Pollyanna, the word implies 'unrealistically optimistic'... it is unrealistically optimistic to believe that a bad person can become a good person merely by a good person submitting to the bad person's bad behavior... no wars would exist if one person's virtue could cause a bad person to become friendly... and, so, therefore, the imagined idea of 'unite in virtue' has no relativity to what is real in this Reality.
The following is a rough (and known to be incorrect of synonyms) draft of the first sentence within section #61, the draft illustrating the word structure that includes 交 (jiāo): 'Large nation person-ist under stream(class), heaven under it reciprocal, heaven under it female'.
The following are six public domain translations of the first sentence within Daodejing's section #61:
"What makes a great state is its being (like) a low-lying, down-flowing (stream);--it becomes the centre to which tend (all the small states) under heaven." (James Legge 1891)
"A great state is the worlds low-stream (to which all the river flows [sic] down), the world's field and the world's female." (Ch'u Ta-Kao 1904)
"A great country is lowly. Everything under heaven blends with it. It is like the female, which at all times and in every place overcomes the male by her quietude." (Spurgeon Medhurst 1905)
"A great state, one that lowly flows, becomes the empire's union, and the empire's wife." (D.T. Suzuki & Paul Carus 1913)
"A great kingdom, lowly like running water, is the Meeting-place of the world. It is the feminine quality of the world. " (Isabella Mears 1916)
"A great state that is useful is like a bond of unity within the Empire; it is the Empire's wife." (Dwight Goddard 1919)
The word 大 (man with arms stretched wide) typically implies 'big, bigger, great, huge, large, wide, etc.', and so the English words of 'great' and 'large' require choosing relative to what the sentence is speaking of... which English term chosen, is not much important until the whole of the section is translated and determined what the section is speaking of... the original Chinese character is recognized for its intention, and is not dependent on the English definition.
Similarly, an English synonym of 交 (jiāo) requires first knowing what the sentence and section are pointing at. The common translations appear to point to outsider doctrines... point to doctrines of ideologies already held within belief by the translators... the translators choosing English words to bend the original Chinese words to allegedly fit the pre-existing beliefs.
The original text's author, also appears to be pointing to outsider points of view, a relationship, while also inserting pre-existing beliefs of outsider doctrines.
The following is a rough (and known to be incorrect of synonyms) draft of the second sentence within section #63, the draft illustrating the word structure that includes 報 (bào): 'Large small, many few, announce-reciprocate hatred-enmity use virtue'.
The following are six public domain translations of the second sentence within Daodejing's section #63. Some of the translators purposefully rearranged the original words, making the translators' English sentences to be difficult to follow.
"...to consider what is small as great, and a few as many; and to recompense injury with kindness." (James Legge 1891)
"Regard the small as the great; regard the few as many.
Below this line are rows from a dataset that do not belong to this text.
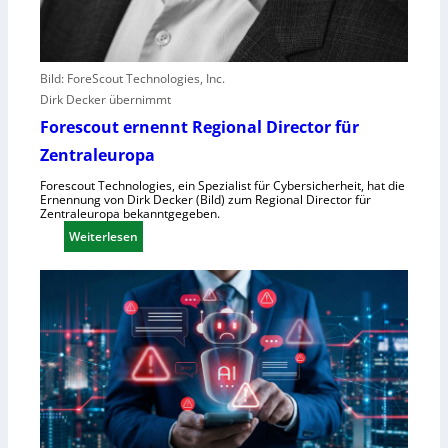
l
e
b
Bild: ForeScout Technologies, Inc.
e
Dirk Decker übernimmt
n
V
Forescout ernennt Regional Director für
o
Zentraleuropa
r
Forescout Technologies, ein Spezialist für Cybersicherheit, hat die
w
Ernennung von Dirk Decker (Bild) zum Regional Director für
ü
Zentraleuropa bekanntgegeben.
r
:
Weiterlesen
f
F
e
o
w
r
e
e
g
s
e
c
n
o
S
u
c
t
h
e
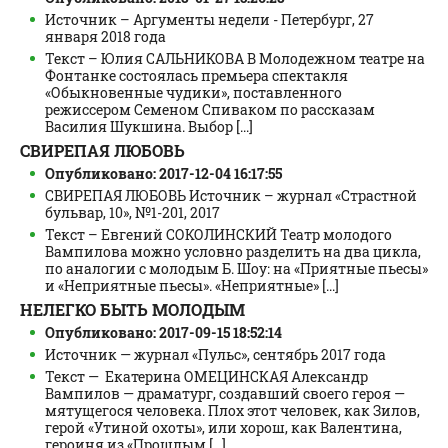
Источник – Аргументы недели - Петербург, 27
января 2018 года
Текст – Юлия САЛЬНИКОВА В Молодежном театре на
Фонтанке состоялась премьера спектакля
«Обыкновенные чудики», поставленного
режиссером Семеном Спиваком по рассказам
Василия Шукшина. Выбор [...]
СВИРЕПАЯ ЛЮБОВЬ
Опубликовано: 2017-12-04 16:17:55
СВИРЕПАЯ ЛЮБОВЬ Источник – журнал «Страстной
бульвар, 10», №1-201, 2017
Текст – Евгений СОКОЛИНСКИЙ Театр молодого
Вампилова можно условно разделить на два цикла,
по аналогии с молодым Б. Шоу: на «Приятные пьесы»
и «Неприятные пьесы». «Неприятные» [...]
НЕЛЕГКО БЫТЬ МОЛОДЫМ
Опубликовано: 2017-09-15 18:52:14
Источник — журнал «Пульс», сентябрь 2017 года
Текст — Екатерина ОМЕЦИНСКАЯ Александр
Вампилов — драматург, создавший своего героя —
мятущегося человека. Плох этот человек, как Зилов,
герой «Утиной охоты», или хорош, как Валентина,
героиня из «Прошлым [...]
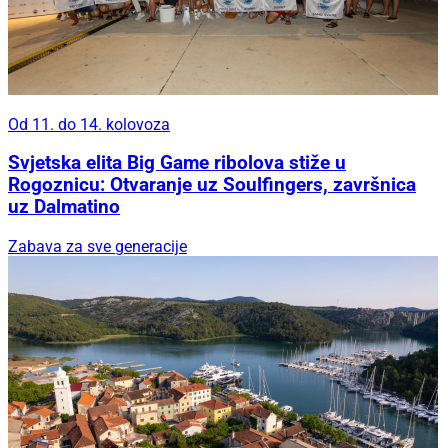
Od 11. do 14. kolovoza
Svjetska elita Big Game ribolova stiže u
Rogoznicu: Otvaranje uz Soulfingers, završnica
uz Dalmatino
Zabava za sve generacije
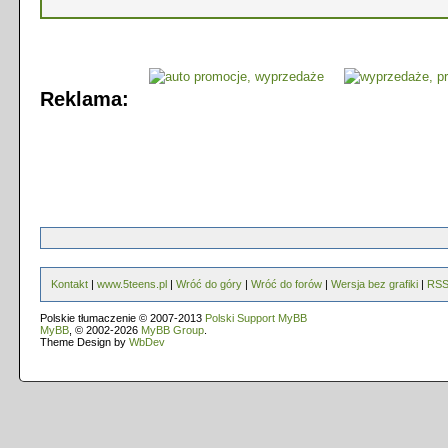
Reklama:
Kontakt
|
www.5teens.pl
|
Wróć do góry
|
Wróć do forów
|
Wersja bez grafiki
|
RS
Polskie tłumaczenie © 2007-2013
Polski Support MyBB
MyBB
, © 2002-2026
MyBB Group
.
Theme Design by
WbDev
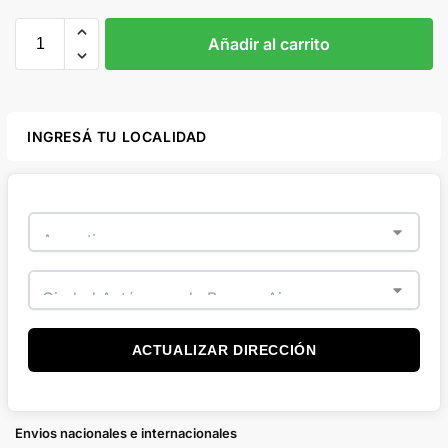
Añadir al carrito
INGRESÁ TU LOCALIDAD
ACTUALIZAR DIRECCIÓN
Envios nacionales e internacionales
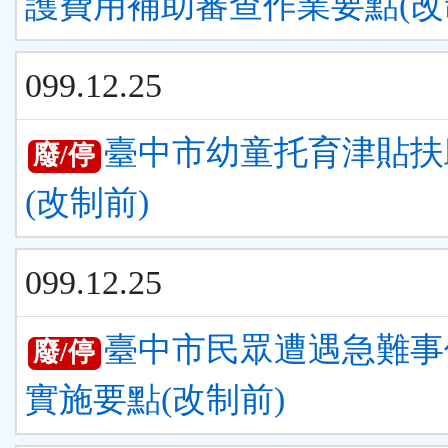
護費用補助審查作業要點(改
099.12.25
臺中市幼童托育津貼扶
廢/停
(改制前)
099.12.25
臺中市民眾遭遇急難事
廢/停
實施要點(改制前)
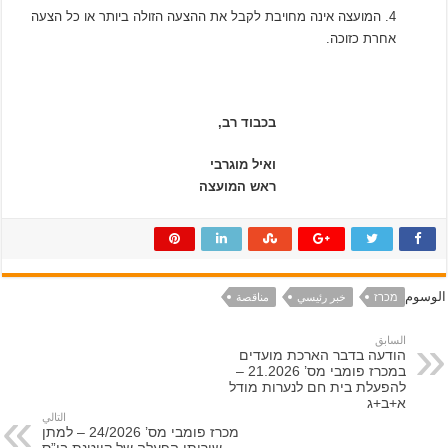
4. המועצה אינה מחויבת לקבל את ההצעה הזולה ביותר או כל הצעה
אחרת כזוכה.
בכבוד רב,
ואיל מוגרבי
ראש המועצה
الوسوم
מכרז
خبر رئيسي
مناقصة
السابق
הודעה בדבר הארכת מועדים
במכרז פומבי מס’ 21.2026 –
להפעלת בית חם לנערות מודל
א+ב+ג
التالي
מכרז פומבי מס’ 24/2026 – למתן
שירותי הפעלה של קייטנת בי”ס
Manage the difficult while they are easy; Manage the great while they are small." (Ch'u Ta-Kao 1904)
"Account the small as great, and the few as many. For hatred return perfection." (Spurgeon Medhurst 1905)
"Make great the small. Make much the little. Requite hatred with virtue." (D.T. Suzuki & Paul Carus 1913)
"The great shall be small, The many shall be few, and Evil shall be recompensed by goodness." (Isabella Mears 1916)
"...to enlarge the small things, and multiply the few. He should respond to hatred with kindness." (Dwight Goddard 1919)
Again the common translations chose pre-existing ideological beliefs, while not giving attention to the original words themselves. The question, is to ask what the author likely intended... did the author himself intend for 報 (bào) to imply 'judgment', 'reciprocation', 'revenge', or perhaps a different meaning?
'Large small, many few' appears to generally imply a concept of all people, or, perhaps, implying the size and quantity of 'hatreds'...
The 'use' word... 以 (yǐ)... within 'hatred-enmity use virtue' can also imply 'according to, because, in order to, take advantage of, with, etc.'. If 以 (yǐ) is translated to imply 'with', then the sentence would read similar to 'Large small, many few, reciprocate enmity with virtue'.
The sentence would appear to be sensible within a common ideological belief of 'turning the other cheek'... that is, rewarding evil with 'good'... to make of oneself easy prey... but the sentence would also reduce 報 (bào) down to implying an 'act of return'... again, there exists an act, not a WuWei 'non-action'.
And so, regardless of how the sentences might be translated, the sentences continue to point to outside behaviors, while not speaking of inside natures.
But now, if English punctuation were changed, the sentence might read as 'Large small, many few, reciprocate enmity... use virtue'. The sentence might also be read as 'Large small, many few, announce enmity (to) use virtue'. By separating the words, and permitting pauses of concept-thoughts, the sentence can then imply something quite different.
And again, the final choice of how to interpret the words, will depend on what the previous and following sentences state.
Nevertheless, regardless of how the sentence is translated, and regardless of how each word is chosen of synonyms, the sentence and its surrounding sentences do indeed speak of outside behaviors, while not hinting of inside natures.
If all of Daodejing were similar, all being of outsider acts, then Daodejing would be nothing more than a rehash of existing ideological beliefs, and not relate to what is real within this Reality, nor be rational.
One voice within Daodejing, it spoke of a scholar's imaginations... another voice, it spoke of pollyanna outsider beliefs... another voice, it spoke of inside natures as described from a firsthand point of view.
Nature... Creation... all exists within the act of harmony... Creation cannot occur through outside behaviors... Creation must occur within inside behaviors...
If Tao/Dao is supposed to be about Creation, the 'way' of Creation, from heaven to earth to man, then the manners of how 交 (jiāo) and 報 (bào) were presented, are not a portion of Tao/Dao, nor worthy to stand beside the voice who spoke of creative inside natures from an insider's firsthand point of view.